As for Lisa’s question… The role of the Sanhedrin was to bring a single ruling to questions that needed them. Not to resolve every debate that came up. Or to put it more simply: There aren’t enough hours in a day for 71 men to answer every open halachic question at the rate they arise.
Simple proof: The dispute between using Rashi and using Rabbeinu Tam tefillin ran at least through much of the 2nd Temple Period until the rishonim, and more probably from Sinai on. (Given the ease of finding old tefillin and seeing what was done, it’s hard to believe anyone would forget what norm was if there ever was one. But in any case, the question was open for centuries of Sanhedrin without ever being resolved. Why?
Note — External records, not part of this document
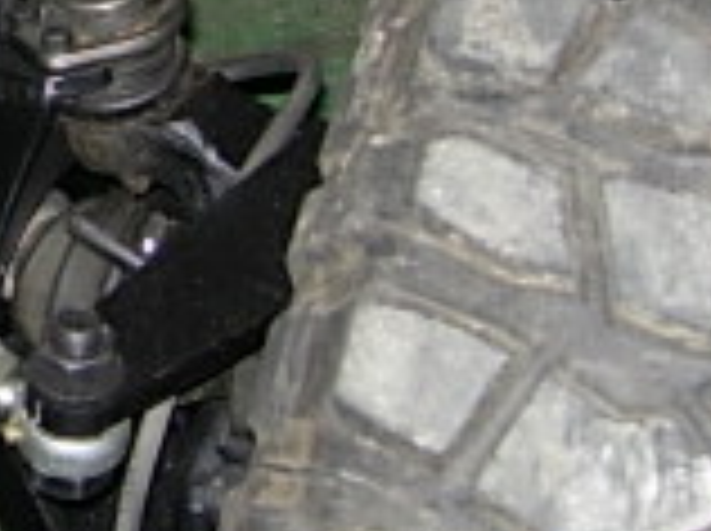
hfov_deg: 12.3
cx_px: -302
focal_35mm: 154
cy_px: -266
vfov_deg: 9.3
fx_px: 3158
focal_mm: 7.8
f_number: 2.8
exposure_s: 1/64
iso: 79
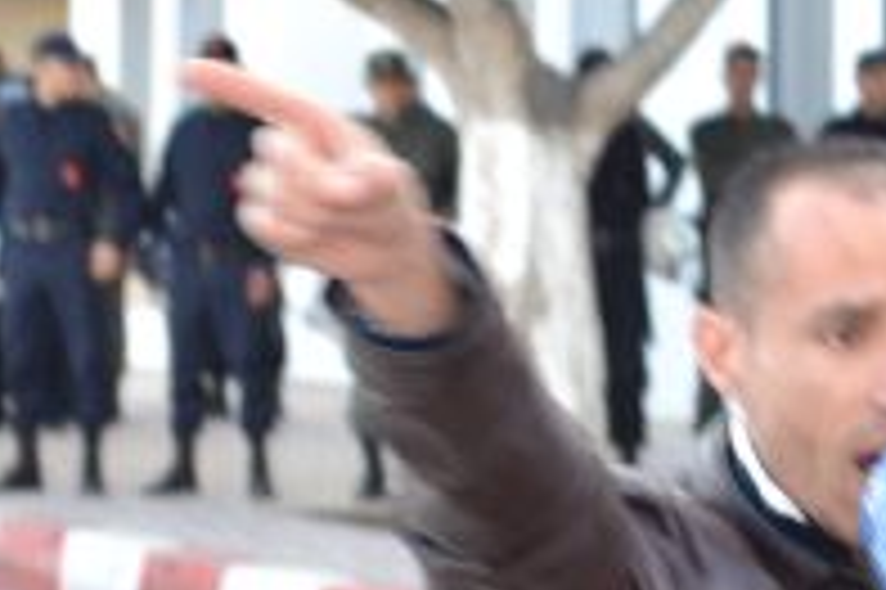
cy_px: 446
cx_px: 499
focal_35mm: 254
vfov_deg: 5.4
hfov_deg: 8.1
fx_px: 6246
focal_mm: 52
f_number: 5.6
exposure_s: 1/125
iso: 220
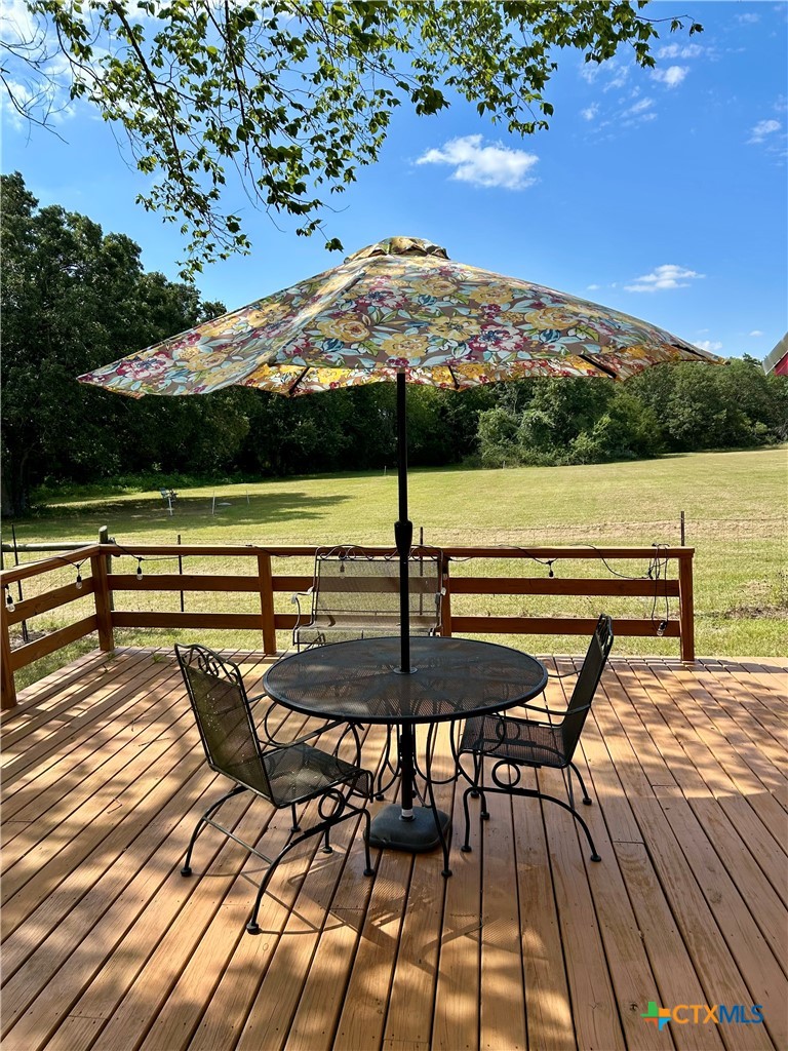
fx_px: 789
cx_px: 394
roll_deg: +1.1
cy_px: 526
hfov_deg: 53.1
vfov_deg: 67.3
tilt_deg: -6.3
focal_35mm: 26
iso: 50
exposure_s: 1/2994
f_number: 1.5
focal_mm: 5.7
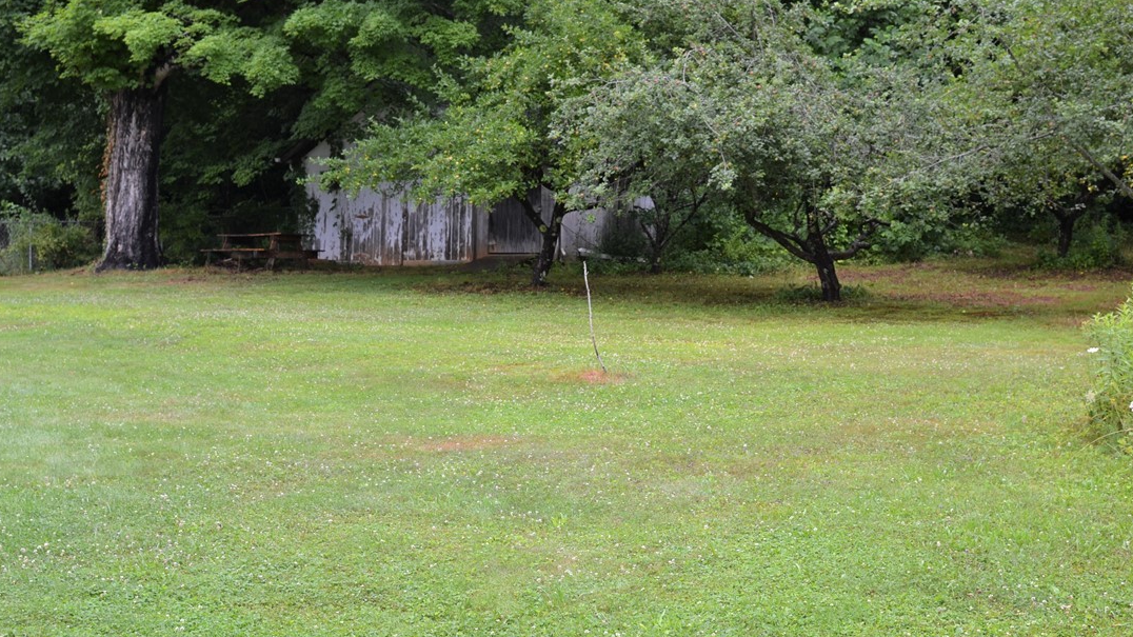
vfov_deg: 21.6
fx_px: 1668
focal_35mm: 56
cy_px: 318
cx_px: 566
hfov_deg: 37.5
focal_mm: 35
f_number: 5.6
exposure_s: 1/125
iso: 200
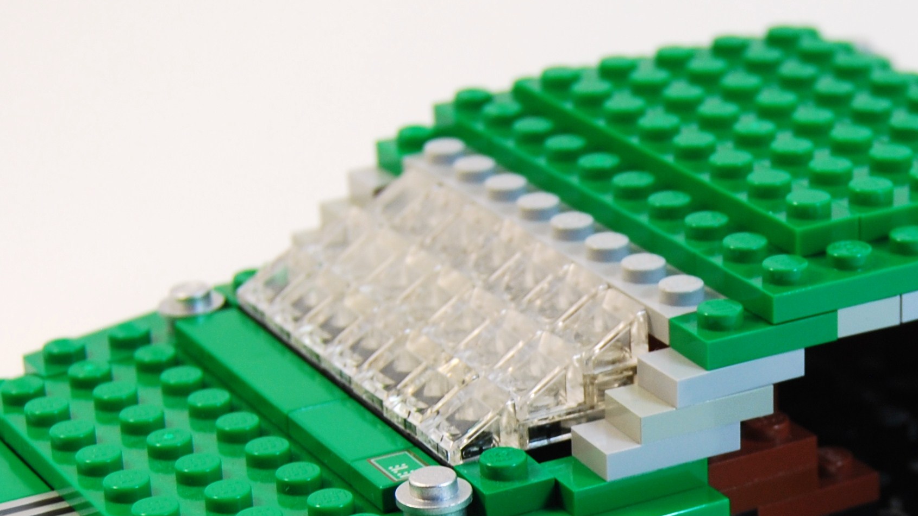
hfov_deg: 16.9
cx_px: 721
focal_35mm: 126
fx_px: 3072
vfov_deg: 9.6
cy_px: 491
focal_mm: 35
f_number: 5.6
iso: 200
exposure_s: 1/125
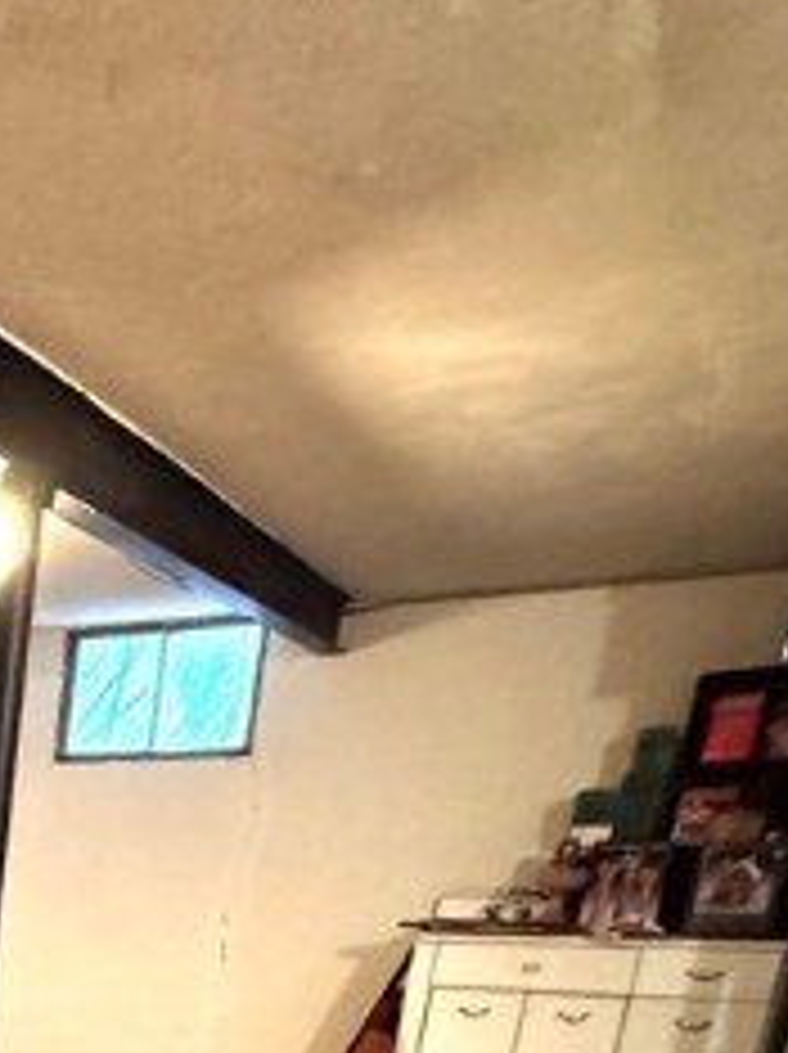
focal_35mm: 46
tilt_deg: -18.9
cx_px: -455
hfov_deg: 23.6
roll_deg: +1.2
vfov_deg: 32.1
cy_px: 1346
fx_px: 1399
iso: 1250
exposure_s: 1/40
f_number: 2.2
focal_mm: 2.22
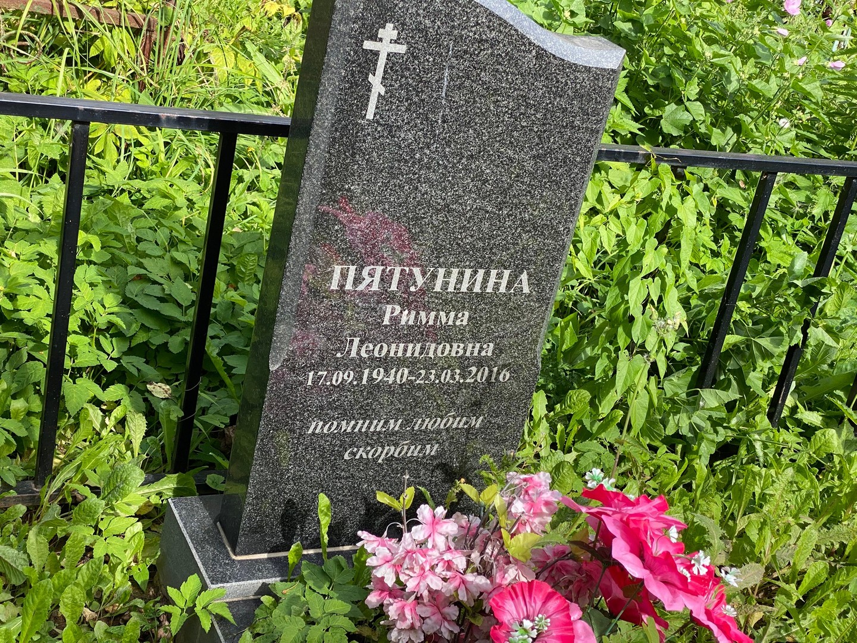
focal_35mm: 52
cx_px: 428
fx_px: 1287
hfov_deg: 36.8
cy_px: 322
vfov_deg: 28.0
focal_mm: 6
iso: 20
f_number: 2
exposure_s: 1/345
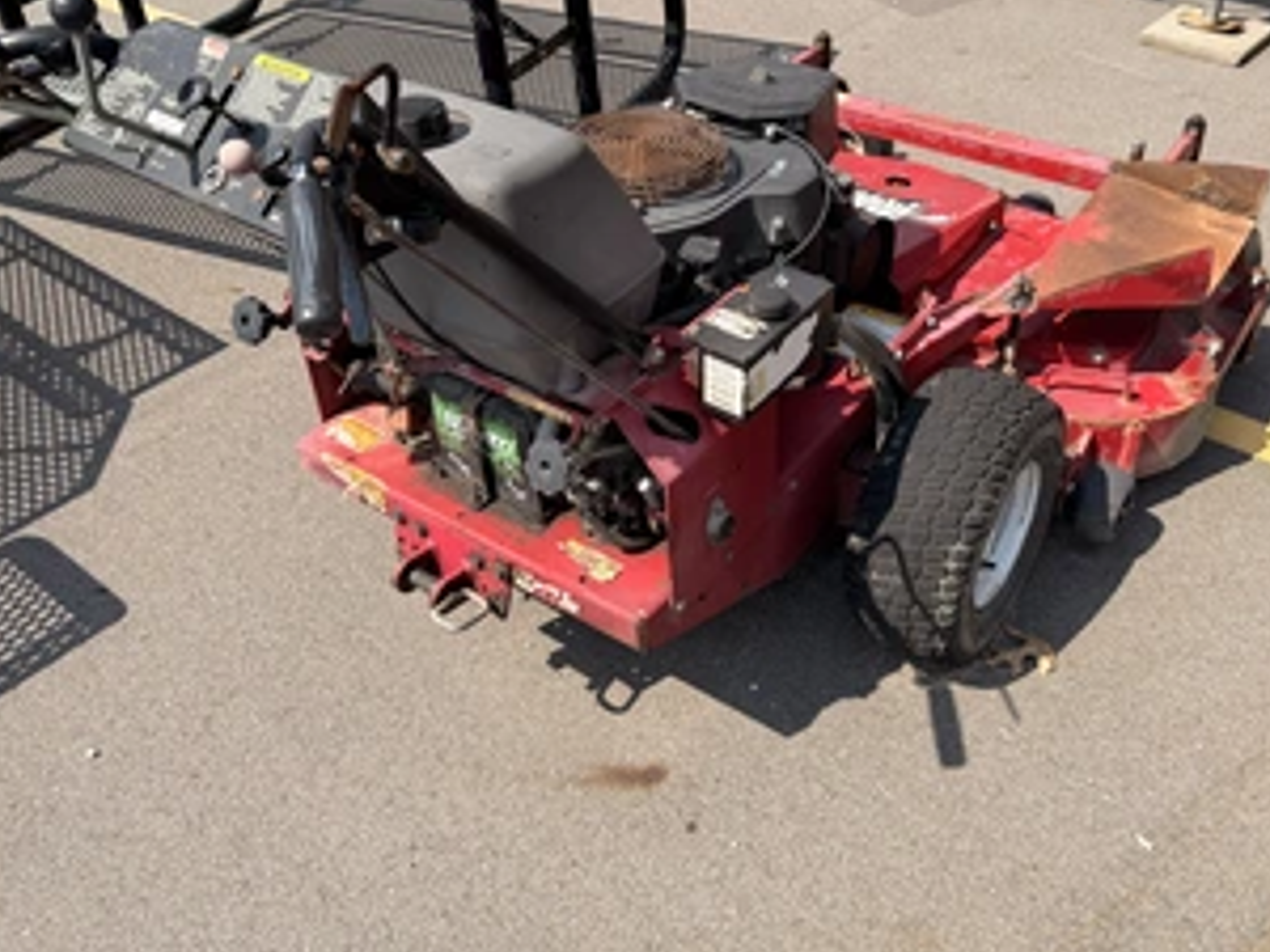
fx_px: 1174
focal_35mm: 32
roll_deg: +0.3
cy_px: 377
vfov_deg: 43.9
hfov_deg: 56.6
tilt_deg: -31.9
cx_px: 715
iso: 80
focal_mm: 6.76
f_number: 1.78
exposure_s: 1/3021
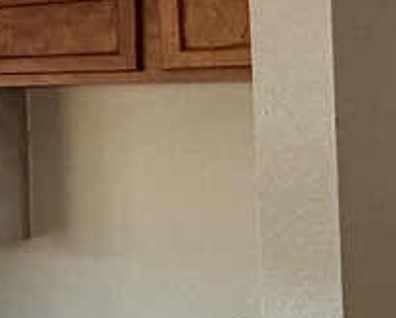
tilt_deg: +1.9
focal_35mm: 95
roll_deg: +0.5
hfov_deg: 13.0
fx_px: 1114
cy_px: 61
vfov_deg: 16.1
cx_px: -641
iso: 160
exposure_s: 1/120
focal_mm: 2.22
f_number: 2.2
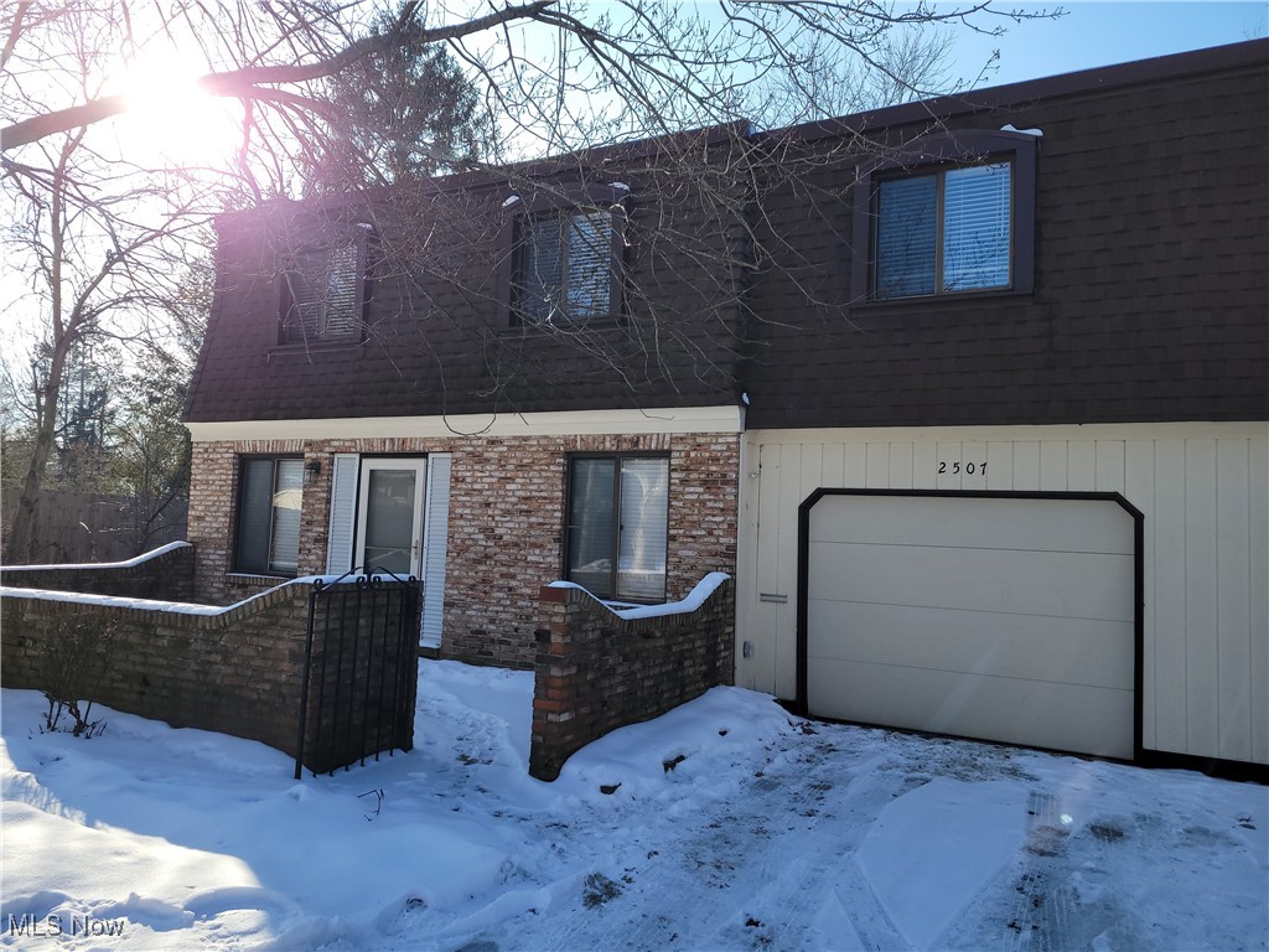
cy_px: 476
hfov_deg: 67.3
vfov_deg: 53.1
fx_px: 953
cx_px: 634
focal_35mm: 26
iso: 40
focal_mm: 5.4
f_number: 1.8
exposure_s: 1/1493
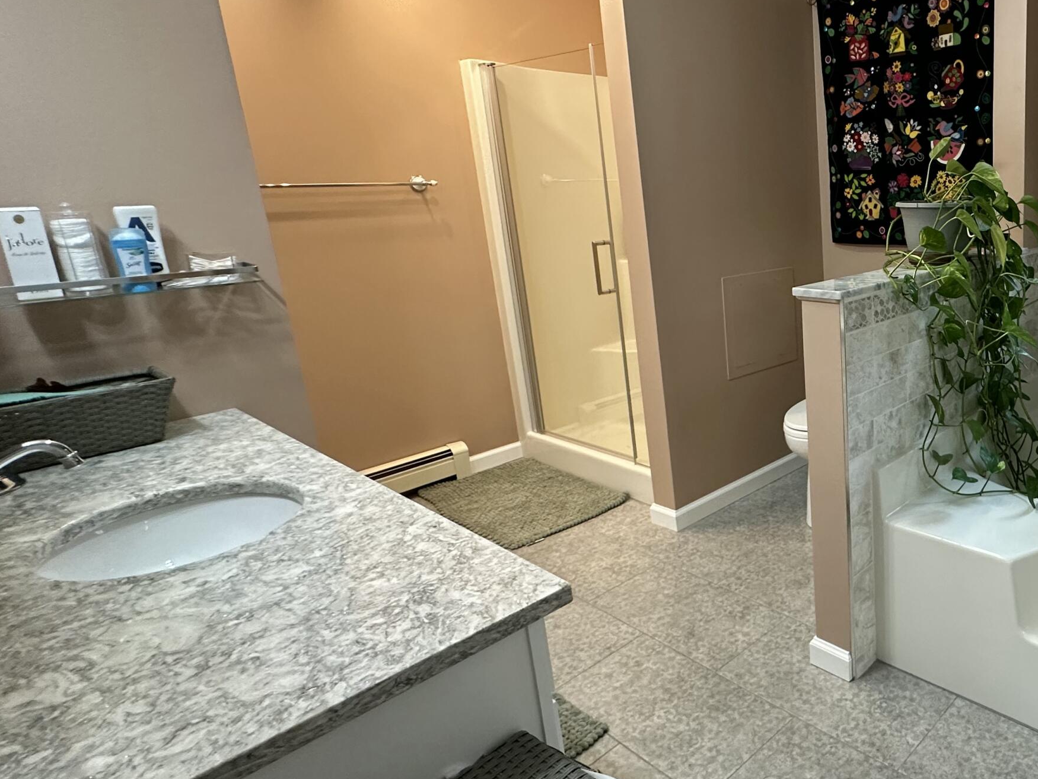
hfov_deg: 63.1
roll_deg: +1.5
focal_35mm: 24
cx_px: 879
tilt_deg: -13.2
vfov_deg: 56.7
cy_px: 348
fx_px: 720
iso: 250
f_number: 2.2
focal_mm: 2.22
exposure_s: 1/60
Because no one saw a need to unify pesaq on this issue.
Thus, since each tribe had their own high court and their own subculture and because communications aren’t what they are now, I proposed (as I wrote in the post) that there were more questions that didn’t require common resolution.
And then there are the non-halachic differences that shape our religious expression. A yeshiva guy and a Modern Orthodox Jew who both turn to the Shulchan Arukh and Mishnah Berurah (even both quote Shemiras Shabbos Kehilchaso) still vary significantly in religious expression and outlook. Issues like tendencies toward compassion and justice or confronting the world vs ascenticism are attitudes that run below specific and codifiable halakhah.
A true-blue Brisker cannot stomach the idea that there was something that Moshe Rabbeinu did not know. Since they define knowledge as sheleymus, that result is almost inevitalbe.